Review for WWE Backlash 2020

6 / 10

Backlash buckled under its own hype. If you are going to promote something as ‘The Greatest Match Ever’ you have to deliver. When you consider the number of Five Star, Matches of the Year that have come before. I will come to this match later… suffices to say, it wasn’t.

The event started off with a pretty good Triple Threat match for the WWE Women’s Tag Team Championship. All three teams (Champions: Bayley and Sasha banks, Alexa Bliss and Nikki Cross and The IIconics) work really well together and the stipulations made perfect sense. I am surprised that they are still holding off on splitting up Bayley and Sasha Banks which is inevitable, but the ending of the match was great.

Jeff Hardy against Sheamus is not a bad match, in fact it has some great moments. My issue is that this match had a great build, but a terrible finish and I do hope this is leading to something more.

The RAW Women's Championship match between Asuka and Nia Jax was hugely disappointing and I’m not sure what they are trying to do with it. Both worked well at times, but the ending was such a let down that I’m really not sure who it benefitted.

The 1-On-2 Handicap Match for the Universal Championship should have been amazing. The sight of Braun Strowman against both The Miz and John Morrison should have been full of action-packed spots and insane moments. Instead it just felt like any run-of-the-mill match and really should have played more on the two fighting over who would pin Braun. There was also very little to show Braun as dominant, which is a bizarre move.

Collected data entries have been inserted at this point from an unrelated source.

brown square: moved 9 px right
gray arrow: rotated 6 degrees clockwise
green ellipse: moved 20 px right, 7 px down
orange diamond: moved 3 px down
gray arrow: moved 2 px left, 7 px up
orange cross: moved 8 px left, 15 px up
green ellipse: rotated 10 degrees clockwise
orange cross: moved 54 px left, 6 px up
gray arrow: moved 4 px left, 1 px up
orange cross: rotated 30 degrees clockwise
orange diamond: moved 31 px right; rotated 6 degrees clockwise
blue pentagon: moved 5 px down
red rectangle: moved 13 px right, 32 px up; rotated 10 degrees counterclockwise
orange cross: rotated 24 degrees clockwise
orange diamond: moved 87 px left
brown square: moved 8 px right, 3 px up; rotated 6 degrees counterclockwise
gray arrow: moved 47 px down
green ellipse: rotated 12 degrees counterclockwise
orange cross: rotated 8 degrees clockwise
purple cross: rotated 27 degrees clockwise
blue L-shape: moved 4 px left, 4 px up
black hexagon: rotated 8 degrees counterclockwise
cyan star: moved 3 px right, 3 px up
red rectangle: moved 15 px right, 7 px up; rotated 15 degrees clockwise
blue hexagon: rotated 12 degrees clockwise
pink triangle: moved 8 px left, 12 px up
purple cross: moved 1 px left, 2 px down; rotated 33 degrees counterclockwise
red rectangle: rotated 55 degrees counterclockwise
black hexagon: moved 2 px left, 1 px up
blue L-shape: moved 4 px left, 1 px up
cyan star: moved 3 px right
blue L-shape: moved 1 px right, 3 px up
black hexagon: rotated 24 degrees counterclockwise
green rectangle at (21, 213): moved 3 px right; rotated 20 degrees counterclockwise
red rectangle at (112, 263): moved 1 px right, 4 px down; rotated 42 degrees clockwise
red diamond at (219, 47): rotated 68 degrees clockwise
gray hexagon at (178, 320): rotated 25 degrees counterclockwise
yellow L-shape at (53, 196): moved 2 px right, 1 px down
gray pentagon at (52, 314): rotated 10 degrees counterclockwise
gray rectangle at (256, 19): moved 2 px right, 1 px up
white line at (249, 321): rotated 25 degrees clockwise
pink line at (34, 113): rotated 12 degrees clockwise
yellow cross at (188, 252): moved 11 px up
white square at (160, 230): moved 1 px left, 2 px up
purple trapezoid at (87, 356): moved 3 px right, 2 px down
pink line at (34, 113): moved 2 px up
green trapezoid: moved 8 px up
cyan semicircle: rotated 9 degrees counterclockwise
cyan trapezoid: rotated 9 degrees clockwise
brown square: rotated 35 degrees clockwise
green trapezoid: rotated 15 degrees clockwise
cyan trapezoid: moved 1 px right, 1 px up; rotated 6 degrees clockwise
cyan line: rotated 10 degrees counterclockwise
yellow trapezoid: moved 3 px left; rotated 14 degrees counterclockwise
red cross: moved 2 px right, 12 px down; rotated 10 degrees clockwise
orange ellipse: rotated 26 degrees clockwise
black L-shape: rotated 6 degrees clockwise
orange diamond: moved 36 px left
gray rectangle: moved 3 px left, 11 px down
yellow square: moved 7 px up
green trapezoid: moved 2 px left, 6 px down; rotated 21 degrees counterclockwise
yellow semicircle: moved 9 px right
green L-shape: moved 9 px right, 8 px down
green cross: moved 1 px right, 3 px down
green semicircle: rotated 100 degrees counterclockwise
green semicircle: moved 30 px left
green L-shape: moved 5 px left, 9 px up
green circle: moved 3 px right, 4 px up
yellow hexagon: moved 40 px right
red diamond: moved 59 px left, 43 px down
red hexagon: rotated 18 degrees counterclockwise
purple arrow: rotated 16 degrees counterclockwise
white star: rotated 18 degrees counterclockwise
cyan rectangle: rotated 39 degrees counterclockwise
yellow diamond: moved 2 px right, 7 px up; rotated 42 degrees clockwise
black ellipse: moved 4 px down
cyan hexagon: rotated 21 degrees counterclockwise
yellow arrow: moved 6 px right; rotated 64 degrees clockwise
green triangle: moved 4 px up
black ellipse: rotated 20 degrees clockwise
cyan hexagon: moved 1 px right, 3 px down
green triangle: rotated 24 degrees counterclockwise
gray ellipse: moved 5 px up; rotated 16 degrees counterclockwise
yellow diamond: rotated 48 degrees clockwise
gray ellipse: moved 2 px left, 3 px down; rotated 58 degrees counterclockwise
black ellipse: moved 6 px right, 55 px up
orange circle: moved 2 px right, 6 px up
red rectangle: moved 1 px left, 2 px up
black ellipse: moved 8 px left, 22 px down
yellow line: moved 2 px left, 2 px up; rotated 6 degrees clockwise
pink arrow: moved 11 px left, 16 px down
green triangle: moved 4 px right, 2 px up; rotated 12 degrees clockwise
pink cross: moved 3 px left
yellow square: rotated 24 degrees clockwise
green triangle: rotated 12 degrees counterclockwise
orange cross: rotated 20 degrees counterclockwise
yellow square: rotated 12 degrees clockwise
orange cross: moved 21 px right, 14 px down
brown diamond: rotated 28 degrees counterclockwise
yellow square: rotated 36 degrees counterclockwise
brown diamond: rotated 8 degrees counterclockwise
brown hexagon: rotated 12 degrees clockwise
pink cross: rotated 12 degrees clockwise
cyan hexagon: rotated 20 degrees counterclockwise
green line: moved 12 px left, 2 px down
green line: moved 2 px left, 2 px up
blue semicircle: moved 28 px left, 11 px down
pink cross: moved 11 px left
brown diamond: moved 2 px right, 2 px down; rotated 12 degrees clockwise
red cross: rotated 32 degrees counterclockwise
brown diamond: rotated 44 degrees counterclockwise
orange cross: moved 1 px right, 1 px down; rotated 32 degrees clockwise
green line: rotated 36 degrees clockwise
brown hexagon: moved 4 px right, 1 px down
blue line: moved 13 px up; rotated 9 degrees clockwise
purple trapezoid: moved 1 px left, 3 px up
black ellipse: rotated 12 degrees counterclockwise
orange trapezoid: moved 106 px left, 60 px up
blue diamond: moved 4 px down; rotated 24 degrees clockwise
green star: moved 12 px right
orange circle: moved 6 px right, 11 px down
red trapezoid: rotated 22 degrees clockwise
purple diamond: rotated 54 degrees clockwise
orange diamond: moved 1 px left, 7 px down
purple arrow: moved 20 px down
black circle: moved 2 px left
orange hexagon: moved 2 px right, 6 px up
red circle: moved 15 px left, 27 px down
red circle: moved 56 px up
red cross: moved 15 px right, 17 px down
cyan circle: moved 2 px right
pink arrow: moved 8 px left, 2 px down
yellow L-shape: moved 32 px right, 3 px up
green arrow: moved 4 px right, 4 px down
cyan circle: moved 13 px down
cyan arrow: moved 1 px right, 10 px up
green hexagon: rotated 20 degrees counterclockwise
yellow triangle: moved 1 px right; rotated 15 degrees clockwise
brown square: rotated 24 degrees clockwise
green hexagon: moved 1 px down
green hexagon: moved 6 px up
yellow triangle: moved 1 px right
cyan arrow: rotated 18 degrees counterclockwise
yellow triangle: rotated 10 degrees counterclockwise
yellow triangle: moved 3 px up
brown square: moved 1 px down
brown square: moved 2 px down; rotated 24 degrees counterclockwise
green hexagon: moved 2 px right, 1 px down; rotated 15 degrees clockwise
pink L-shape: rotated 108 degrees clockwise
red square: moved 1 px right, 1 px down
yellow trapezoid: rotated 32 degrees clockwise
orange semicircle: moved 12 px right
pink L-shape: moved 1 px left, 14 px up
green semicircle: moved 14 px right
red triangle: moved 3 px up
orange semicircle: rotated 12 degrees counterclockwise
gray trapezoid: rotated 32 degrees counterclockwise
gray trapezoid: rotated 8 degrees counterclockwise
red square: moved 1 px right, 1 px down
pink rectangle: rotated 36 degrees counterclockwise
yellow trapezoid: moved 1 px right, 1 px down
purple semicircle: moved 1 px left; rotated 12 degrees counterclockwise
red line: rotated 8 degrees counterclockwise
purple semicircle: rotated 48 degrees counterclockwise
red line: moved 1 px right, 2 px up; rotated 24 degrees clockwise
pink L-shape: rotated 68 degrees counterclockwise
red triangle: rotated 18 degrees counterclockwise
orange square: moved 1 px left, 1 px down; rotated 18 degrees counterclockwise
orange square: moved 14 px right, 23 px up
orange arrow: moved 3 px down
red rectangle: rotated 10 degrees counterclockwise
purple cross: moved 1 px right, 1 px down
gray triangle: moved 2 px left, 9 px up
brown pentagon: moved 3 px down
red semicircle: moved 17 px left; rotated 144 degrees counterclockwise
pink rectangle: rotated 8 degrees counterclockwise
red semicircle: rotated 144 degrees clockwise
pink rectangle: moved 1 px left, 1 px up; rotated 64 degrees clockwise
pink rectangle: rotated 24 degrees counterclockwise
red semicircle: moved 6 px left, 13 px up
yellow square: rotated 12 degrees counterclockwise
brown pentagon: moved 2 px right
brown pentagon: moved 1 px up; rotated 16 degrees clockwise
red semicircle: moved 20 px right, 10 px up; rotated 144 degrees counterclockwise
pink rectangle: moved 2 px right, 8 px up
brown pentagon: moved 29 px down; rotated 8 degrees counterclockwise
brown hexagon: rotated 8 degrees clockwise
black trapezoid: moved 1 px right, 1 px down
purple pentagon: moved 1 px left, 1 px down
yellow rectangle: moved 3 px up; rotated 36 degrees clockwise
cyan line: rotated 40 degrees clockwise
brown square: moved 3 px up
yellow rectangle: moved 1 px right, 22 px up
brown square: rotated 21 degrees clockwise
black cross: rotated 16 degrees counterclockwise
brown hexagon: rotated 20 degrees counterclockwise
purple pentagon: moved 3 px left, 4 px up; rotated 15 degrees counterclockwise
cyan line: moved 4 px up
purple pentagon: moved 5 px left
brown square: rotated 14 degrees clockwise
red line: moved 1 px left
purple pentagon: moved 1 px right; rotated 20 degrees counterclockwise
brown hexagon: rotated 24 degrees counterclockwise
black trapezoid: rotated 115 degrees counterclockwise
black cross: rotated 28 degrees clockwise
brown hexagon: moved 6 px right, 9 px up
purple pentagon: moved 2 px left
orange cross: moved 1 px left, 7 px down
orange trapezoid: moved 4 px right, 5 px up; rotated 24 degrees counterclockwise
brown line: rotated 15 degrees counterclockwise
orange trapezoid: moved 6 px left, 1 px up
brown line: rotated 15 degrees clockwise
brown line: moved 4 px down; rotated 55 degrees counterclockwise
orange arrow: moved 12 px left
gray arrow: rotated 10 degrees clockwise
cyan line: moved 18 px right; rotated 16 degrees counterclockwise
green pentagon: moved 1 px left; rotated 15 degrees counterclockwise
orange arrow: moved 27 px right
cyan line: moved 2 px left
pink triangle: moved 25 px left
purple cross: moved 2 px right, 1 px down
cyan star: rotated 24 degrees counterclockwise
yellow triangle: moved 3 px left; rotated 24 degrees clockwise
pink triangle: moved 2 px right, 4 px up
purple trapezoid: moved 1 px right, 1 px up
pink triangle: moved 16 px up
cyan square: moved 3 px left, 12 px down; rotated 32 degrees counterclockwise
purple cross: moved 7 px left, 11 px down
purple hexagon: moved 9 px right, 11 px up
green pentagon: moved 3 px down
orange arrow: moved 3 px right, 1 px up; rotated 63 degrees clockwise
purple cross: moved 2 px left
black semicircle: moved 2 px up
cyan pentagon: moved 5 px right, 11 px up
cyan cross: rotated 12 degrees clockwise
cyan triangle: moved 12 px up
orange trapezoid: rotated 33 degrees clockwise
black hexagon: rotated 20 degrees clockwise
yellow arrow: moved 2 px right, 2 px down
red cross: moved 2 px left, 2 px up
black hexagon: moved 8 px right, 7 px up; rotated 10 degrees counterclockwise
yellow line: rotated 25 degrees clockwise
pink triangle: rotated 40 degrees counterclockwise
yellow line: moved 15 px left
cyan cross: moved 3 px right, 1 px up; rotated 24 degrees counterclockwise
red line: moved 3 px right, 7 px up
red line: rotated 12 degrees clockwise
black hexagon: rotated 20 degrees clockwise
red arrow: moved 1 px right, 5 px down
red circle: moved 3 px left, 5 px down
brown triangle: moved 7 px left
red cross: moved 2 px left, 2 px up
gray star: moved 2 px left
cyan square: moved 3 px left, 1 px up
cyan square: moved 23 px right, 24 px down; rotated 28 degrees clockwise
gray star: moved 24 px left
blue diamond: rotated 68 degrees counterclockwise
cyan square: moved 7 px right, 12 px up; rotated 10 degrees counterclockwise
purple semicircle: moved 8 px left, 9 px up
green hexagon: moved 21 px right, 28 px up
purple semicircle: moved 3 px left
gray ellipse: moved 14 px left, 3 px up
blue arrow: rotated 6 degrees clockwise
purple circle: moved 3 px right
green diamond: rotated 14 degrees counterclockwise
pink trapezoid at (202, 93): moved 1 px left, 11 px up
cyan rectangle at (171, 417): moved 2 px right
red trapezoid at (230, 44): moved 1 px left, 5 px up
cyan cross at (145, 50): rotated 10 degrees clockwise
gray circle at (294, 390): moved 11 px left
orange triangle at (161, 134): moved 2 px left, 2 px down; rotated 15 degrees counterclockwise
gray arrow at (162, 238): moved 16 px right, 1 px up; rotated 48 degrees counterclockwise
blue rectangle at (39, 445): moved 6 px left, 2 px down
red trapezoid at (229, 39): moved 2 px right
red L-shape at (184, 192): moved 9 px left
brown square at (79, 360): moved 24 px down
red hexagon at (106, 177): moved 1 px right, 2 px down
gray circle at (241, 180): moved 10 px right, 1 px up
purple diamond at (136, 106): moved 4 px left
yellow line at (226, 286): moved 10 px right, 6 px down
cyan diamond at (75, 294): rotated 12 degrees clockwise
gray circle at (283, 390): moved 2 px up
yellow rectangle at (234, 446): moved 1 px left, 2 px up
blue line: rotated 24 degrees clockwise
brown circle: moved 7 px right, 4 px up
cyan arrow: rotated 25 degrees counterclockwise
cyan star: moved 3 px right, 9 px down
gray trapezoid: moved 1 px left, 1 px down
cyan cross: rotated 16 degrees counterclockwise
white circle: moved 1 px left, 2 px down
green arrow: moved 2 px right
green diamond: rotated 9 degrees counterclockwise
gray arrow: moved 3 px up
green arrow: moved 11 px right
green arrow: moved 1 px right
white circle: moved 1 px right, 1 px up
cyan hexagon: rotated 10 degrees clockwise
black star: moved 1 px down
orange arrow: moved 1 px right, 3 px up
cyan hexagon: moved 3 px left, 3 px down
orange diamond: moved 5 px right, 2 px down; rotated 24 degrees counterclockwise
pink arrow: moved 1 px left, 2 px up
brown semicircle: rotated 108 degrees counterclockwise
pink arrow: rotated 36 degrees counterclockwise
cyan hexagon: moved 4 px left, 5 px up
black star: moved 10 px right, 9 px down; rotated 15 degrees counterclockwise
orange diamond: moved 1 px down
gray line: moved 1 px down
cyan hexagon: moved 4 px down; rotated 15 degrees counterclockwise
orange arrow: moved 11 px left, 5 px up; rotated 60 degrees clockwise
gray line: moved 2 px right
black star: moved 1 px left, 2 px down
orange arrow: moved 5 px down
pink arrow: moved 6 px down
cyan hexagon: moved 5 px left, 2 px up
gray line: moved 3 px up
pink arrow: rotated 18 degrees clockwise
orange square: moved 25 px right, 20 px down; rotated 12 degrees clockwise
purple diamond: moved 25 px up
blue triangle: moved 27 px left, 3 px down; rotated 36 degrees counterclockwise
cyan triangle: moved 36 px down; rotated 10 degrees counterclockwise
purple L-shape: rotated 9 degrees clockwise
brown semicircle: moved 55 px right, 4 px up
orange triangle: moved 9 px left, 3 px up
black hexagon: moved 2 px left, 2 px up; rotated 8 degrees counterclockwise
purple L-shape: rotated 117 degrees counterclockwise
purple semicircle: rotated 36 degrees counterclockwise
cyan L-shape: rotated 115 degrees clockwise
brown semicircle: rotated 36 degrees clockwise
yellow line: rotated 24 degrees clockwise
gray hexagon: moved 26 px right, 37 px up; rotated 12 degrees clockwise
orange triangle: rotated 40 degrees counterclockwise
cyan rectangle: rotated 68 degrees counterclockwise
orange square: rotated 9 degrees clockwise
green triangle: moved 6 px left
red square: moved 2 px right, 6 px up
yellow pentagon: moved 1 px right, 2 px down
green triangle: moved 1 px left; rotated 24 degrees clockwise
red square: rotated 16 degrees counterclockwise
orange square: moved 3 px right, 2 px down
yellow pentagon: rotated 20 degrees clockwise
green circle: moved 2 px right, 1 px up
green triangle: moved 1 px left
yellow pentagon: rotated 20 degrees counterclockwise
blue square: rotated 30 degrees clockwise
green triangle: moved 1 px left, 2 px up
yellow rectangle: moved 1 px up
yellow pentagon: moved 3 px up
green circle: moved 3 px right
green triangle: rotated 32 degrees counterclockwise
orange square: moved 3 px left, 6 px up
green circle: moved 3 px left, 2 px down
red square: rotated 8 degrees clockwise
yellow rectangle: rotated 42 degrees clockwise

The WWE Championship Match between Drew McIntyre and Bobby Lashley was fine. That’s it. It wasn’t great, it wasn’t awful, it just existed. The feud leading into it made no sense with this ‘unbreakable’ Full Nelson of Bobby Lashley. This is a gimmick that has been done before, but usually it is a slow build with the champion being the only person who can avenge all the people who had fallen to it. Instead it was just a match.

After this we had the insane mini-movie of The Viking Raiders against the Raw Tag Champions The Street Profits in a match that didn’t happen. Instead, it ended up just being a mad brawl interrupted by Akira Tozawa and a bunch of Motorcycle Ninjas!

I can’t believe I have just written that sentence.

I can only presume this was an attempt to parody or pay homage to the fight scene from the Anchorman films, just not as funny and I still do wish that WWE would stop doing this.

Finally, we have Randy Orton against Edge in… sigh… The Greatest Wrestling Match Ever!

Where do I even begin with this? Firstly, the build and feud has been fine. I understood why they were facing and the idea of wrestling being for Edge ‘Everything’ while for Orton it was just Plan B was very interesting.

The match itself? Was not the greatest. I would go so far as say I don’t even think it’s the greatest either of them have ever had (The Orton/Cactus Jack Backlash 2004 and any of the Edge and Christian/Hardys/Dudleys TLC matches would easily take this).

This match definitely had its moments and the use of other people’s finishers was a nice touch, but the match just seemed to go on and on. In my opinion this would have been much better if it had been an Iron Man match and considering it went on for over forty minutes there would have been a lot more excitement if this had been the stipulation. As it is (especially as Edge is now out with an injury) this is potentially a sad end to a great career and certainly did not deliver the hype of calling it ‘The Greatest’.

Included is the Kickoff Match for the US Championship between Apollo Crews and Andrade. This featured a hilarious commentary by Kevin Owens in a tie. The match itself was fine, but nothing special, though I do have to admit I am curious as to what Kevin Owens wants out of his ‘friendship’ with Crews.

Backlash 2020 was built as having the Greatest Match Ever. When you make that kind of promise you need to deliver on it. This PPV didn’t. There is nothing on here that I would want to watch again and that’s not to say that it is unwatchable, just not worth watching again.

This is a problem that WWE seem to be having at the moment. PPVs are just average, not really offering much more than any weekly episode of Raw and Smackdown. Considering all the issues that Covid-19 and how they don’t need to worry about filling arenas, this is the time WWE could make those risks, try something new… and no I don’t mean lots more mini-movies.

Instead, the backlash to this PPV is it didn’t feature the Greatest Match Ever.